▶ Your goal
Omitting all images, set down every line below exactly as it appears.

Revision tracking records
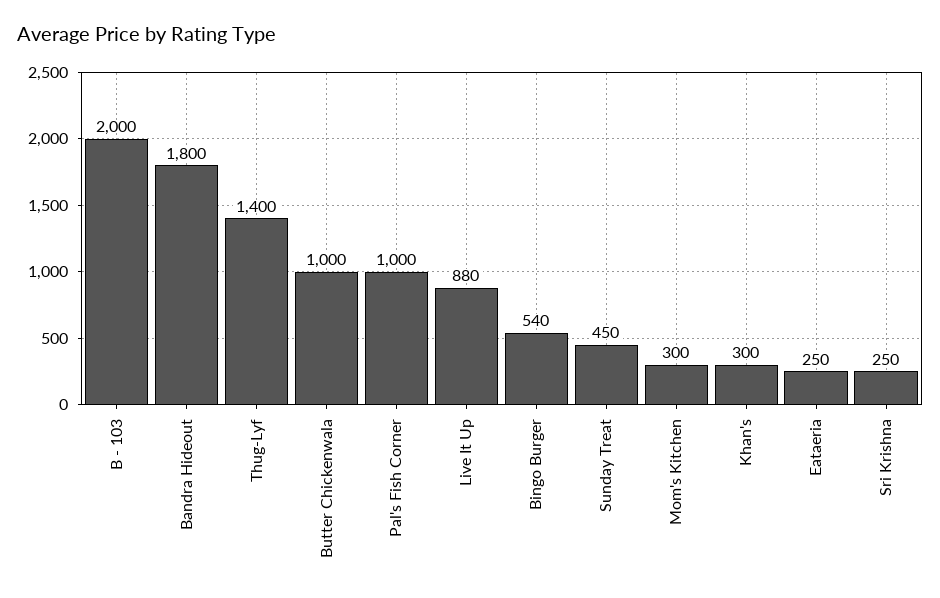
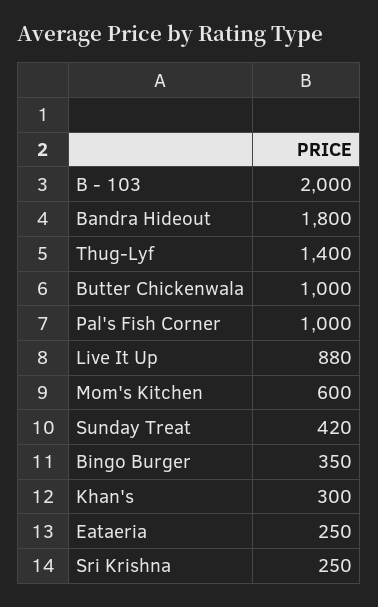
  {
    "B - 103": 2000,
    "Bandra Hideout": 1800,
    "Thug-Lyf": 1400,
    "Butter Chickenwala": 1000,
    "Pal's Fish Corner": 1000,
    "Live It Up": 880,
-   "Bingo Burger": 540,
+   "Bingo Burger": 350,
-   "Sunday Treat": 450,
+   "Sunday Treat": 420,
-   "Mom's Kitchen": 300,
+   "Mom's Kitchen": 600,
    "Khan's": 300,
    "Eataeria": 250,
    "Sri Krishna": 250
  }

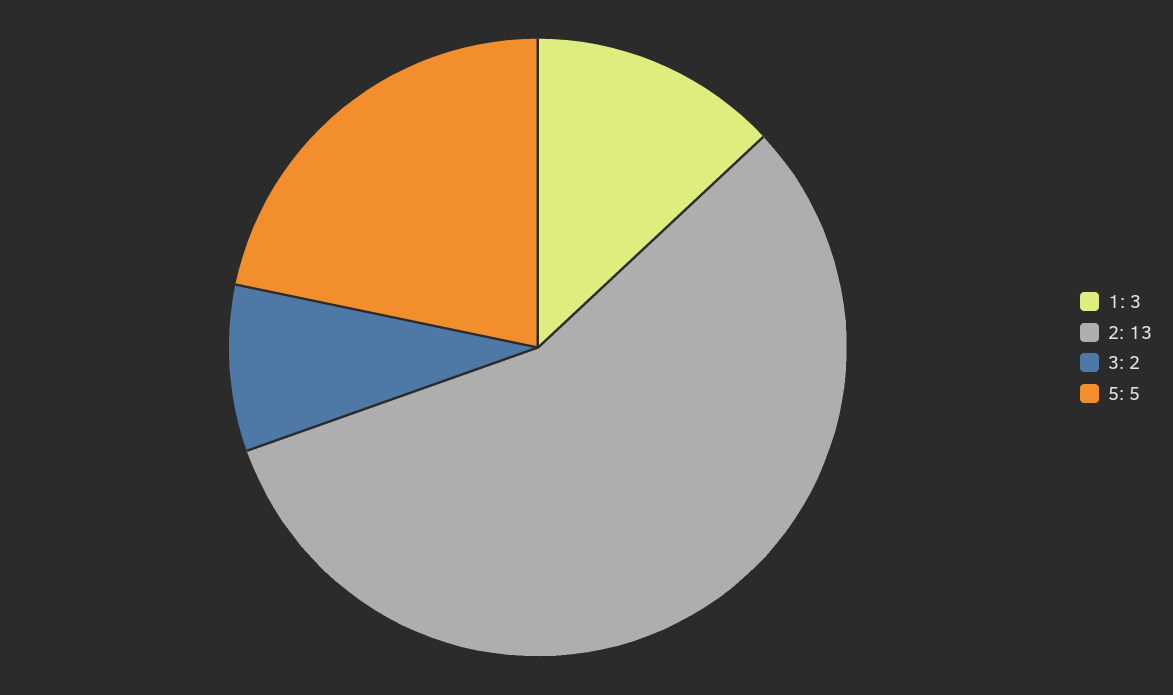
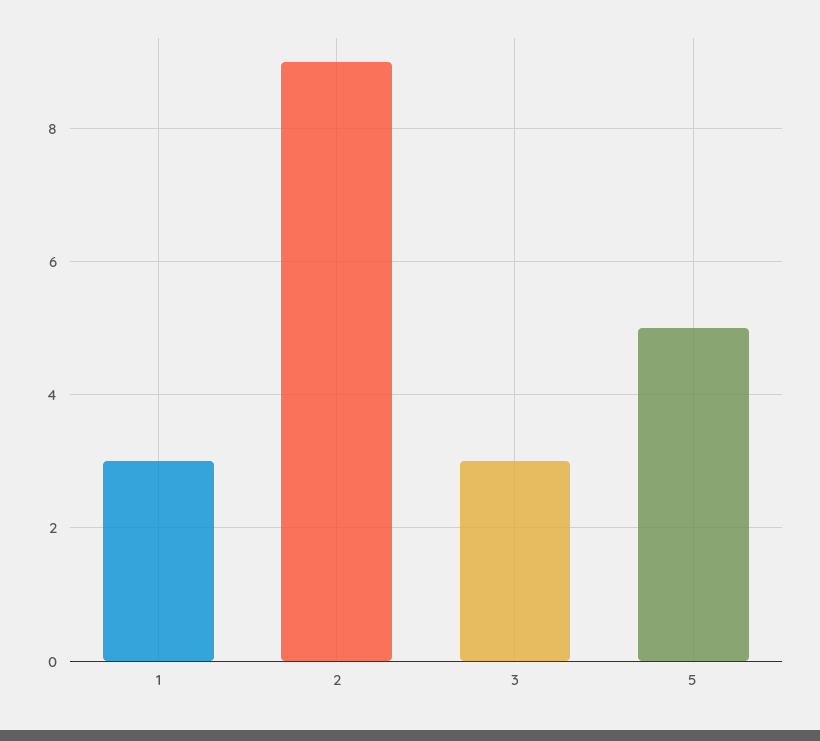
  {
    "1": 3,
-   "2": 13,
+   "2": 9,
-   "3": 2,
+   "3": 3,
    "5": 5
  }

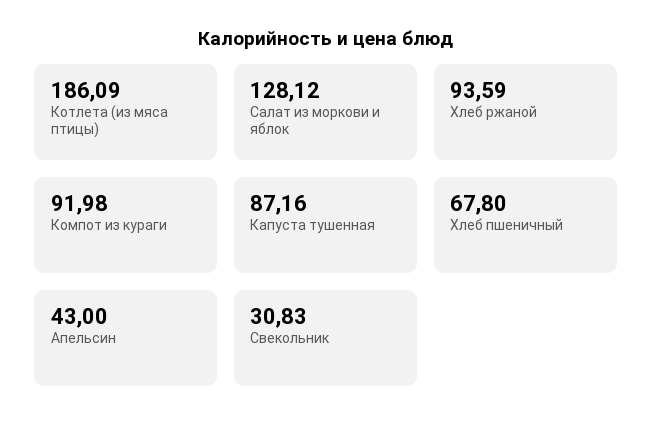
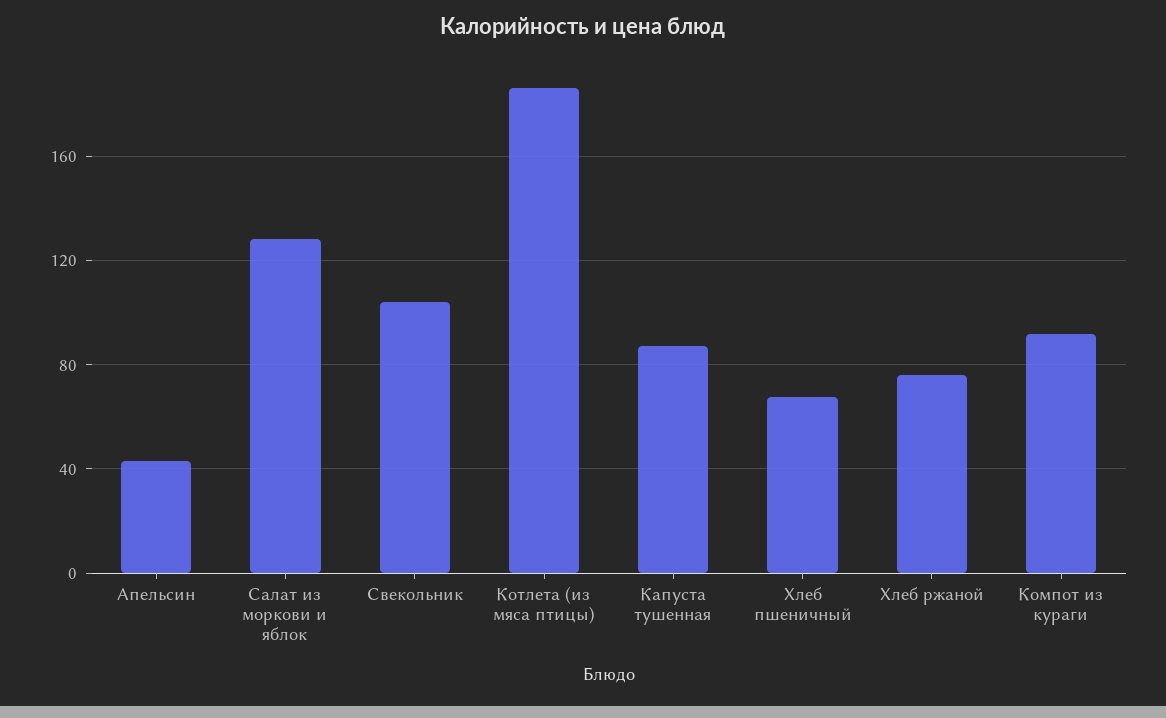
  {
    "Котлета (из мяса птицы)": 186.09,
    "Салат из моркови и яблок": 128.12,
-   "Хлеб ржаной": 93.59,
+   "Хлеб ржаной": 75,
    "Компот из кураги": 91.98,
    "Капуста тушенная": 87.16,
    "Хлеб пшеничный": 67.8,
    "Апельсин": 43,
-   "Свекольник": 30.83
+   "Свекольник": 105
  }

▶ Written answer
  {
    "B - 103": 2000,
    "Bandra Hideout": 1800,
    "Thug-Lyf": 1400,
    "Butter Chickenwala": 1000,
    "Pal's Fish Corner": 1000,
    "Live It Up": 880,
-   "Bingo Burger": 540,
+   "Bingo Burger": 350,
-   "Sunday Treat": 450,
+   "Sunday Treat": 420,
-   "Mom's Kitchen": 300,
+   "Mom's Kitchen": 600,
    "Khan's": 300,
    "Eataeria": 250,
    "Sri Krishna": 250
  }

  {
    "1": 3,
-   "2": 13,
+   "2": 9,
-   "3": 2,
+   "3": 3,
    "5": 5
  }

  {
    "Котлета (из мяса птицы)": 186.09,
    "Салат из моркови и яблок": 128.12,
-   "Хлеб ржаной": 93.59,
+   "Хлеб ржаной": 75,
    "Компот из кураги": 91.98,
    "Капуста тушенная": 87.16,
    "Хлеб пшеничный": 67.8,
    "Апельсин": 43,
-   "Свекольник": 30.83
+   "Свекольник": 105
  }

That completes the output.